Most attackers don’t walk into your tenant and announce themselves. They quietly blend into normal logins and API calls, making life annoying for incident responders. Until now, tracing what happened during a single session across Microsoft 365 was slow, messy, and filled with guesswork.
If you have ever worked an AiTM phishing case, you know the pain. The attacker steals a token, skips MFA, and suddenly starts pulling emails and good luck figuring out which login that activity actually came from.
Microsoft just announced a new addition to their logs, where they will add what is called a linkable token identifier that comes from Entra ID.
Link to their announcement Strengthen identity threat detection and response with linkable token identifiers
This is huge for incident responders, as this makes it way easier for us to trace a full session across multiple services like Exchange Online, Graph and other M365 services.
What changed?
Microsoft Entra now includes two new identifiers that make it easier to track activity tied to a specific login or token.
- Session ID (
AADSessionId
): This ID is tied to the sign-in session itself. When a user successfully logs in, Entra ID will generate a Session ID. Any tokens issued during that session will include this ID and logs in M365 will have it. - Unique Token Identifier (UTI): The UTI identifies the specific token used. If multiple tokens are issued in the same session (for different scopes or services), each one will have a unique UTI.

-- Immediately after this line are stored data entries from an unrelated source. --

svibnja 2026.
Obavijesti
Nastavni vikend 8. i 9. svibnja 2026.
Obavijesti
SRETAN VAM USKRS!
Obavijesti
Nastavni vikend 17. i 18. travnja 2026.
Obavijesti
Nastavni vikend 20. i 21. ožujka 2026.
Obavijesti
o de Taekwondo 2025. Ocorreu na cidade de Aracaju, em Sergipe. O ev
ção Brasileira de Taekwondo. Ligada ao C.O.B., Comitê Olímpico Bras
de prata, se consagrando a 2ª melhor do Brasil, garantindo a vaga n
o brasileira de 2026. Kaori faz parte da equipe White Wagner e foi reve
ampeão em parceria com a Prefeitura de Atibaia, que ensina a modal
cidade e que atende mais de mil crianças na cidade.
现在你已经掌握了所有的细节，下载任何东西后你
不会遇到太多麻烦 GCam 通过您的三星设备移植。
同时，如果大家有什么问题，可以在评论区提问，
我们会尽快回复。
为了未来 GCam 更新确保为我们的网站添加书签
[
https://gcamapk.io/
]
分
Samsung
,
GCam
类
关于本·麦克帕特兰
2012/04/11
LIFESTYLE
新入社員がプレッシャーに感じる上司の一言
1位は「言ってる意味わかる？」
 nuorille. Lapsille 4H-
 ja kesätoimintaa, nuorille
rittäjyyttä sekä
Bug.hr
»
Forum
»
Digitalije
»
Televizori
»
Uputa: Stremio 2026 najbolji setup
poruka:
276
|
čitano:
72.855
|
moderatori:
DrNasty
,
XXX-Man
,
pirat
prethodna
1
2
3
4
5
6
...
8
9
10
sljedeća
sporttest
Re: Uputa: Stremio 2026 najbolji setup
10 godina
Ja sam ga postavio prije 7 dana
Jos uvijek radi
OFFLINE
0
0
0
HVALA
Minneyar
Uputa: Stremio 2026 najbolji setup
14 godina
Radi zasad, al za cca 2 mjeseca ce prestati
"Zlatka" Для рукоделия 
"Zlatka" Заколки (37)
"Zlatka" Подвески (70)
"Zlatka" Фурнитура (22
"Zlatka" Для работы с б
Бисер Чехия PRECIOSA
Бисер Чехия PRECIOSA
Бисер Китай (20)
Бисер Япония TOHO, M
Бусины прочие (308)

The update have been added to the following services according to Microsoft:
- Entra sign-in logs
- Exchange Online audit logs
- Graph activity logs
- Teams audit logs
- SharePoint Online audit logs
And I just tested that the Session ID
and the UTI
appears in the exported Unified Audit log, however the Session ID
field is named AADSessionId
and the UTI
is called UniqueTokenId
.
Why is it great?
I will show you how to do it with the Session ID
, but you can do the exact same thing with the UTI
.
If you found a log entry that you know is malicious you can now take the Session ID
and use it to correlate across all events. For example you find a suspicious succesful logon from a malicious IP like we have here:
The image above shows the sign in logs from Entra ID.
And then take the suspicious Session ID, go to the unified audit log at https://security.microsoft.com/auditlogsearch and put it in the Keyword Search
field and then search.
Of course this will take a long time to query if you do it in a big tenant, so I also advice filtering on the specific UPN.
And after the query has ran, you will be able to see everything that happened in M365 in that session.
You will be able to do the exact same thing with the Unique Token Identifier
if you want to hunt for what happened with a specific token that was issued. Which I did here, and I can see that with this token a total of 59 operations happened by the adversary.
Update to UTB
I will in the upcoming weeks see if I can find the time to update https://ual-timeline-builder.sagalabs.dk/ to reflect these changes, as it would add a lot of value to the tool.
Closing
More importantly, this fixes a visibility gap that’s been annoying for years. It’s always been a hassle to figure out what actually happened after a login. You’d end up digging through logs from five different services, guessing what belongs together, and hoping the IP didn’t change. Now you just grab the session or token ID and follow the trail properly.
If you’re working detection, you can already start writing logic around it. And if you’re doing IR like me, this is hands down one of the best forensic improvements Microsoft has made in a long time. It won’t stop the attacker, but it might save you a couple hours of log misery.